## Input:

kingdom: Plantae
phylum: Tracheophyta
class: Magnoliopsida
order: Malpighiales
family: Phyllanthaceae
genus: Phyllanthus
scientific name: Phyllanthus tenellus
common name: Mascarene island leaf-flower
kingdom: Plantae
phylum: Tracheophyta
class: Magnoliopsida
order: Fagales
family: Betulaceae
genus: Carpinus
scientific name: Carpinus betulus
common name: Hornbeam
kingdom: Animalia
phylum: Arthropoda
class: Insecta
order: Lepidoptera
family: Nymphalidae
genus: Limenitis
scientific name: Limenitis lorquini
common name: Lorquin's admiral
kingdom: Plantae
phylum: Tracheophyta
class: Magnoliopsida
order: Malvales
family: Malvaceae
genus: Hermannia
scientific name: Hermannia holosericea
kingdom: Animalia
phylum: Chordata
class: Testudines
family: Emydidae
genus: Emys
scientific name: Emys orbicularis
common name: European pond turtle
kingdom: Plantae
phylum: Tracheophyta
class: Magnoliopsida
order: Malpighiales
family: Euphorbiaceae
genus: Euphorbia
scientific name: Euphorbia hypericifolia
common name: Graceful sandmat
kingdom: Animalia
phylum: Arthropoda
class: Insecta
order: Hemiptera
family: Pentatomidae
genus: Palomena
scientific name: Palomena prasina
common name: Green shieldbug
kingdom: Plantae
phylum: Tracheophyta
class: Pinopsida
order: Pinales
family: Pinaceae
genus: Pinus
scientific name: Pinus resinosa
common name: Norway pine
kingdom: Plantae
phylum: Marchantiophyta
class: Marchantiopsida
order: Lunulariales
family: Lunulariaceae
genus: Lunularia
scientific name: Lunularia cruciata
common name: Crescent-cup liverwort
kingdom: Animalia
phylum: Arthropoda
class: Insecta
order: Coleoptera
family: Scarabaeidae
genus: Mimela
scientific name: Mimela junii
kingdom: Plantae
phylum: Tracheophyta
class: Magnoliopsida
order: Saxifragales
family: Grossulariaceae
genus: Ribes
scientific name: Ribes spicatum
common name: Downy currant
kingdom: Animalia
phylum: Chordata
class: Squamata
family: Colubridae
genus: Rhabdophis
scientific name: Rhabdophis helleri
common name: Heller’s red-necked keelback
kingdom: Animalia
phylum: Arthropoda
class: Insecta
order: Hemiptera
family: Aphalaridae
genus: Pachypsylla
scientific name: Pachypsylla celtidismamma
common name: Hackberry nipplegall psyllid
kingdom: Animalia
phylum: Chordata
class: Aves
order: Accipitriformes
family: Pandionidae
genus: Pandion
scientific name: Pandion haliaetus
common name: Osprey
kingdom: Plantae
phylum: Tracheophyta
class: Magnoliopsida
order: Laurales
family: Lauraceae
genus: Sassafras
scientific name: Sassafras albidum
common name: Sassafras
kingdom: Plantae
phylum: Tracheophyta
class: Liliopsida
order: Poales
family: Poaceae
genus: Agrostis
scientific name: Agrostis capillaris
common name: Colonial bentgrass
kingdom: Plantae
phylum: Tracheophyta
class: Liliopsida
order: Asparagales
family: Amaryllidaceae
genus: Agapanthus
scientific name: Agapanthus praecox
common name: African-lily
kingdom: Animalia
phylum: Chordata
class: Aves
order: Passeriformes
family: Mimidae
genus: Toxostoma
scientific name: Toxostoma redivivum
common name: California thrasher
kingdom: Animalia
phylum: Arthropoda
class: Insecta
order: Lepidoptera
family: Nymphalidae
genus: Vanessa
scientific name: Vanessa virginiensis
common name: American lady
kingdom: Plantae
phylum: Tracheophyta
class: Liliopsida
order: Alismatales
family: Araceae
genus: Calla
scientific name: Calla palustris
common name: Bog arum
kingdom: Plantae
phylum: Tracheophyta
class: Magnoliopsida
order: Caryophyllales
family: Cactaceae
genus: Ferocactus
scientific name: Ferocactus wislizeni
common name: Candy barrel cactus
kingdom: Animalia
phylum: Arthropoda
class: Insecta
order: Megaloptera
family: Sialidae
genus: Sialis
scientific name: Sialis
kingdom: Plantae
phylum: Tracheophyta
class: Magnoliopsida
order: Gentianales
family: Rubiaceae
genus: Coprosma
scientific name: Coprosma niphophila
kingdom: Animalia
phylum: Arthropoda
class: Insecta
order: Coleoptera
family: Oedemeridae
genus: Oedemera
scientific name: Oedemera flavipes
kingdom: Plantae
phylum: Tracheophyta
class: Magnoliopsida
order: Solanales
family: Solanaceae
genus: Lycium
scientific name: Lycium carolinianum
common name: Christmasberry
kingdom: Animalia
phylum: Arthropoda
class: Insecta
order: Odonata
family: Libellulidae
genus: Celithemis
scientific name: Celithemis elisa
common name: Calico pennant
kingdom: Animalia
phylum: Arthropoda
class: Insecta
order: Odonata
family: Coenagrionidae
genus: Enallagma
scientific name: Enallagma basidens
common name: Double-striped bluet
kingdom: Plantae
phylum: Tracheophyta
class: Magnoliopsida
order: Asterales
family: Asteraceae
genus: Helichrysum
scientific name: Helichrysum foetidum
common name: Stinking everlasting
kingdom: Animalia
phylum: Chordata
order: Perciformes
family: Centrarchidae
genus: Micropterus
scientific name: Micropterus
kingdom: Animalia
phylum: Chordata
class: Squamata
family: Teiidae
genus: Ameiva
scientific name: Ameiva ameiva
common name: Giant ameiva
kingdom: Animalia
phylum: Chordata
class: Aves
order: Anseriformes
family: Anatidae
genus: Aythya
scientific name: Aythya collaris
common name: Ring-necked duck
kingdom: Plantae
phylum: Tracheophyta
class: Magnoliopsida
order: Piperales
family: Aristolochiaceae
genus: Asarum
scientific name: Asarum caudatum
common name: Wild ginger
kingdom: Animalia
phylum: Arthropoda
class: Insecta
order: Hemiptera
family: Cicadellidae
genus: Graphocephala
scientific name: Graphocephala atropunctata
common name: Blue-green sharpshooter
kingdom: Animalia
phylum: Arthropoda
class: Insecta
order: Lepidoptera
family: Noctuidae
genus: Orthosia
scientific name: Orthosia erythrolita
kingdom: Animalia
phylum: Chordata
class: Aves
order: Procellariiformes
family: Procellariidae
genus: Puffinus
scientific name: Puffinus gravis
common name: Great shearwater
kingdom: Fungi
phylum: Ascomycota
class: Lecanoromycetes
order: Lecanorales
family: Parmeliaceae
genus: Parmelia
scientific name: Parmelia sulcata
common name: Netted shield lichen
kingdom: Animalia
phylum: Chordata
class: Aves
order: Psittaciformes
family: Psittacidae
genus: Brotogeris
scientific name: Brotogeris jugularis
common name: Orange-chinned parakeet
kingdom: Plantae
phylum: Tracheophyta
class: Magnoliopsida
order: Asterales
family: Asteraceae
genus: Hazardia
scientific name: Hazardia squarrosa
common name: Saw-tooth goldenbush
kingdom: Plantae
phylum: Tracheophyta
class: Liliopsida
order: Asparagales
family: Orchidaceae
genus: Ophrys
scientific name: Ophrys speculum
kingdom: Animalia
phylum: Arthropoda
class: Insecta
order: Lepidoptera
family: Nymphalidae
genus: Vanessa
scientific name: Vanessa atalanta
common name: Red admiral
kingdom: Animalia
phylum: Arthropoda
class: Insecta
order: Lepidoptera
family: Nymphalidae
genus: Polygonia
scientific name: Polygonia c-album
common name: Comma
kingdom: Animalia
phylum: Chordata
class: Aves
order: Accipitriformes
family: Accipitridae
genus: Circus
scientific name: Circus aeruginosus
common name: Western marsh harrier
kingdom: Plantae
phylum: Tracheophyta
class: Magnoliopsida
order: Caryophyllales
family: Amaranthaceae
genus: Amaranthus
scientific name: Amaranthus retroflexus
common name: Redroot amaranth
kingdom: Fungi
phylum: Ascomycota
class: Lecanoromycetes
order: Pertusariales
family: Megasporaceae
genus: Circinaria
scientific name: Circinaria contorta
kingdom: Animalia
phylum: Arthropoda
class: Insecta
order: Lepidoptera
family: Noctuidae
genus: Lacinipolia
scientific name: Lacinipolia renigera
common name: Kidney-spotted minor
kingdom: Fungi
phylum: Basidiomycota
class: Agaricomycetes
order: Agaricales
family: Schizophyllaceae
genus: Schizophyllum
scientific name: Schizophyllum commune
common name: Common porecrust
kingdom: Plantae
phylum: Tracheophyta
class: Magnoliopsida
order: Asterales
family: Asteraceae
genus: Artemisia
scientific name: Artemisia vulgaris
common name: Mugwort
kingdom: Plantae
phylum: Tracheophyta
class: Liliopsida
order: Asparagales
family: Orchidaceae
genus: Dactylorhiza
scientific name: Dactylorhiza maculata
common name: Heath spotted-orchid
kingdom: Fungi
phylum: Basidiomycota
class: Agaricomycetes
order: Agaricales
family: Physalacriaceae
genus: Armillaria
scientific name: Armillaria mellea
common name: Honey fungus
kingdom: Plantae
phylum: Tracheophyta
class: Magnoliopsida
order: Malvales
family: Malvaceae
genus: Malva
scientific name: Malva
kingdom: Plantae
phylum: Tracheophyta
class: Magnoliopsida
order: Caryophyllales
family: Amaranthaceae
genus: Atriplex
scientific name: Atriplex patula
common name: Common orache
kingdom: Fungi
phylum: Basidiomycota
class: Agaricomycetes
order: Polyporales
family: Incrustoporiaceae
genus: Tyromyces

## The exercise:
Render the part that opens with the line containing "common name: Double-striped bluet" and closes with the line containing "scientific name: Polygonia c-album" as a two-column CSV with the headers field and value, one row per entry and no other rows. Put each entry's text and its answer in their own quoted fields, turning any line breaks into spaces.

## Answer:
field,value
"common name:","Double-striped bluet"
"kingdom:","Plantae"
"phylum:","Tracheophyta"
"class:","Magnoliopsida"
"order:","Asterales"
"family:","Asteraceae"
"genus:","Helichrysum"
"scientific name:","Helichrysum foetidum"
"common name:","Stinking everlasting"
"kingdom:","Animalia"
"phylum:","Chordata"
"order:","Perciformes"
"family:","Centrarchidae"
"genus:","Micropterus"
"scientific name:","Micropterus"
"kingdom:","Animalia"
"phylum:","Chordata"
"class:","Squamata"
"family:","Teiidae"
"genus:","Ameiva"
"scientific name:","Ameiva ameiva"
"common name:","Giant ameiva"
"kingdom:","Animalia"
"phylum:","Chordata"
"class:","Aves"
"order:","Anseriformes"
"family:","Anatidae"
"genus:","Aythya"
"scientific name:","Aythya collaris"
"common name:","Ring-necked duck"
"kingdom:","Plantae"
"phylum:","Tracheophyta"
"class:","Magnoliopsida"
"order:","Piperales"
"family:","Aristolochiaceae"
"genus:","Asarum"
"scientific name:","Asarum caudatum"
"common name:","Wild ginger"
"kingdom:","Animalia"
"phylum:","Arthropoda"
"class:","Insecta"
"order:","Hemiptera"
"family:","Cicadellidae"
"genus:","Graphocephala"
"scientific name:","Graphocephala atropunctata"
"common name:","Blue-green sharpshooter"
"kingdom:","Animalia"
"phylum:","Arthropoda"
"class:","Insecta"
"order:","Lepidoptera"
"family:","Noctuidae"
"genus:","Orthosia"
"scientific name:","Orthosia erythrolita"
"kingdom:","Animalia"
"phylum:","Chordata"
"class:","Aves"
"order:","Procellariiformes"
"family:","Procellariidae"
"genus:","Puffinus"
"scientific name:","Puffinus gravis"
"common name:","Great shearwater"
"kingdom:","Fungi"
"phylum:","Ascomycota"
"class:","Lecanoromycetes"
"order:","Lecanorales"
"family:","Parmeliaceae"
"genus:","Parmelia"
"scientific name:","Parmelia sulcata"
"common name:","Netted shield lichen"
"kingdom:","Animalia"
"phylum:","Chordata"
"class:","Aves"
"order:","Psittaciformes"
"family:","Psittacidae"
"genus:","Brotogeris"
"scientific name:","Brotogeris jugularis"
"common name:","Orange-chinned parakeet"
"kingdom:","Plantae"
"phylum:","Tracheophyta"
"class:","Magnoliopsida"
"order:","Asterales"
"family:","Asteraceae"
"genus:","Hazardia"
"scientific name:","Hazardia squarrosa"
"common name:","Saw-tooth goldenbush"
"kingdom:","Plantae"
"phylum:","Tracheophyta"
"class:","Liliopsida"
"order:","Asparagales"
"family:","Orchidaceae"
"genus:","Ophrys"
"scientific name:","Ophrys speculum"
"kingdom:","Animalia"
"phylum:","Arthropoda"
"class:","Insecta"
"order:","Lepidoptera"
"family:","Nymphalidae"
"genus:","Vanessa"
"scientific name:","Vanessa atalanta"
"common name:","Red admiral"
"kingdom:","Animalia"
"phylum:","Arthropoda"
"class:","Insecta"
"order:","Lepidoptera"
"family:","Nymphalidae"
"genus:","Polygonia"
"scientific name:","Polygonia c-album"